On Feb 22, 2005, at 12:28 PM, David Jencks wrote:
On Feb 22, 2005, at 12:56 PM, Aaron Mulder wrote:
Is it possible to validate the "outer" content but not the "inner" content?
no, that is a very large part of my argument against naked xml. Whatever xml technology we use, I don't want it poking around inside my attribute contents. AFAIK the only way to acheive this is with CDATA.
I would say, if you don't want your xml validated, then stick it in a CDATA. My guess is that in the case Alan is looking at, he wants the inner xml validated because it is a geronimo security descriptor.
I'm worried about the case where we validate our plan, and the
inner content includes, say, namespaces with HTTP references to schemas,
and we end up trying to validate the inner content, perhaps having trouble
due to slow network connections to wherever the schemas are stored, or
something like that. I'd rather just treat all the "inner" data as an
unrecognizable blob, which is what CDATA provides.
Also, I'm not sure we should always fail if it's invalid -- what if the PropertyEditor (or whatever's going to handle it) is quite forgiving but it looks bad to us?
For instance, suppose the attribute content is a jmx mlet tag -- looks like xml but isn't (no closing tag stuff at the end)

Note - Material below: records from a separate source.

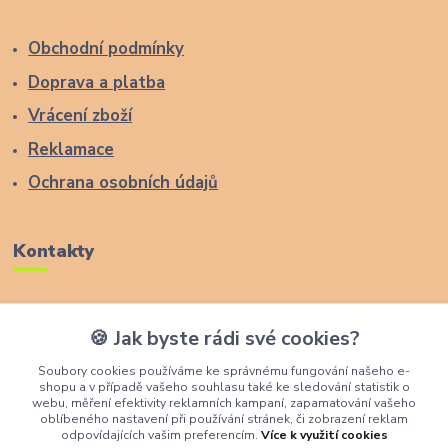
Obchodní podmínky
Doprava a platba
Vrácení zboží
Reklamace
Ochrana osobních údajů
Kontakty
Zákaznická podpora Lucas Wood Style
🍪 Jak byste rádi své cookies?
+420 774 291 043
Soubory cookies používáme ke správnému fungování našeho e-
shopu a v případě vašeho souhlasu také ke sledování statistik o
info@rostouci-zidle.cz
webu, měření efektivity reklamních kampaní, zapamatování vašeho
oblíbeného nastavení při používání stránek, či zobrazení reklam
odpovídajících vašim preferencím.
Více k využití cookies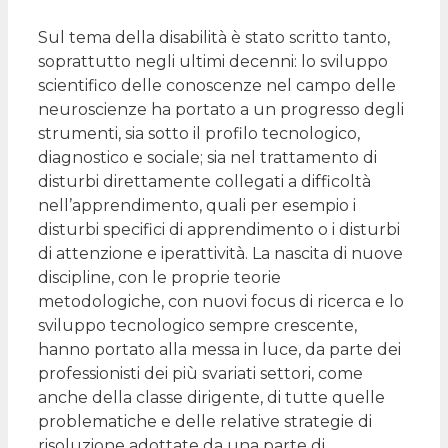
Sul tema della disabilità è stato scritto tanto,
soprattutto negli ultimi decenni: lo sviluppo
scientifico delle conoscenze nel campo delle
neuroscienze ha portato a un progresso degli
strumenti, sia sotto il profilo tecnologico,
diagnostico e sociale; sia nel trattamento di
disturbi direttamente collegati a difficoltà
nell’apprendimento, quali per esempio i
disturbi specifici di apprendimento o i disturbi
di attenzione e iperattività. La nascita di nuove
discipline, con le proprie teorie
metodologiche, con nuovi focus di ricerca e lo
sviluppo tecnologico sempre crescente,
hanno portato alla messa in luce, da parte dei
professionisti dei più svariati settori, come
anche della classe dirigente, di tutte quelle
problematiche e delle relative strategie di
risoluzione adottate da una parte di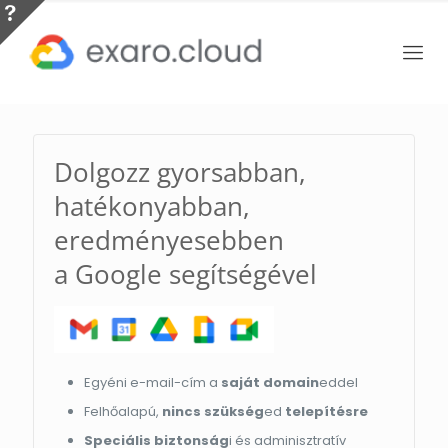
Dolgozz gyorsabban,
hatékonyabban,
eredményesebben
a Google segítségével
Egyéni e-mail-cím a
saját domain
eddel
Felhőalapú,
nincs szükség
ed
telepítésre
Speciális biztonság
i és adminisztratív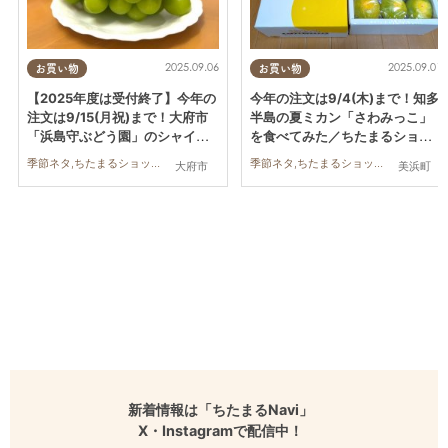
2025.09.06
2025.09.01
お買い物
お買い物
【2025年度は受付終了】今年の
今年の注文は9/4(木)まで！知多
注文は9/15(月祝)まで！大府市
半島の夏ミカン「さわみっこ」
「浜島守ぶどう園」のシャイン
を食べてみた／ちたまるショッ
マスカットを食べてみた／ちた
ピング
季節ネタ,ちたまるショッピング,行ってみたレポ
季節ネタ,ちたまるショッピング,行ってみたレポ
大府市
美浜町
まるショッピング
新着情報は「ちたまるNavi」
X・Instagramで配信中！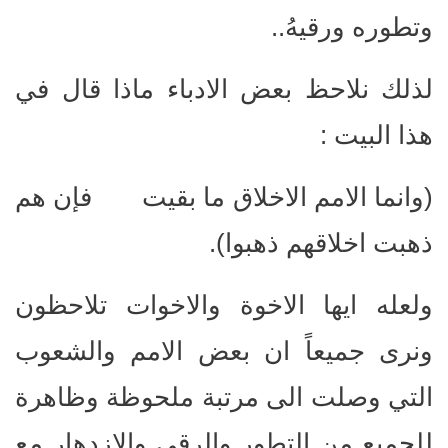
وتطوره ورقيهُ..
لذلك نلاحظ بعض الادباء ماذا قال في
هذا البيت :
(وانما الامم الاخلاق ما بقيت فإن هم
ذهبت اخلاقهم ذهبوا).
ولعله ايها الاخوة والاخوات تلاحظون
ونرى جميعاً ان بعض الامم والشعوب
التي وصلت الى مرتبة ملحوظة وظاهرة
للجميع من التطور والرقي والازدهار مع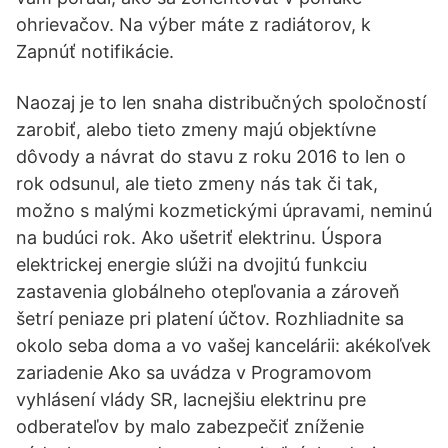
ohrievačov. Na výber máte z radiátorov, k
Zapnúť notifikácie.
Naozaj je to len snaha distribučných spoločností
zarobiť, alebo tieto zmeny majú objektívne
dôvody a návrat do stavu z roku 2016 to len o
rok odsunul, ale tieto zmeny nás tak či tak,
možno s malými kozmetickými úpravami, neminú
na budúci rok. Ako ušetriť elektrinu. Úspora
elektrickej energie slúži na dvojitú funkciu
zastavenia globálneho otepľovania a zároveň
šetrí peniaze pri platení účtov. Rozhliadnite sa
okolo seba doma a vo vašej kancelárii: akékoľvek
zariadenie Ako sa uvádza v Programovom
vyhlásení vlády SR, lacnejšiu elektrinu pre
odberateľov by malo zabezpečiť zníženie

That is a poor argument. If it is not valid xml, then of course you can't have it naked. Just like if you had text containing special characters. But what about the case where you have have a schema and valid xml?
On another subject.... Aaron brings up an important point. How do we extend our XML schema catalog, so users can provide additional schemas to the processor? Can we have a schema directory that is scanned on startup?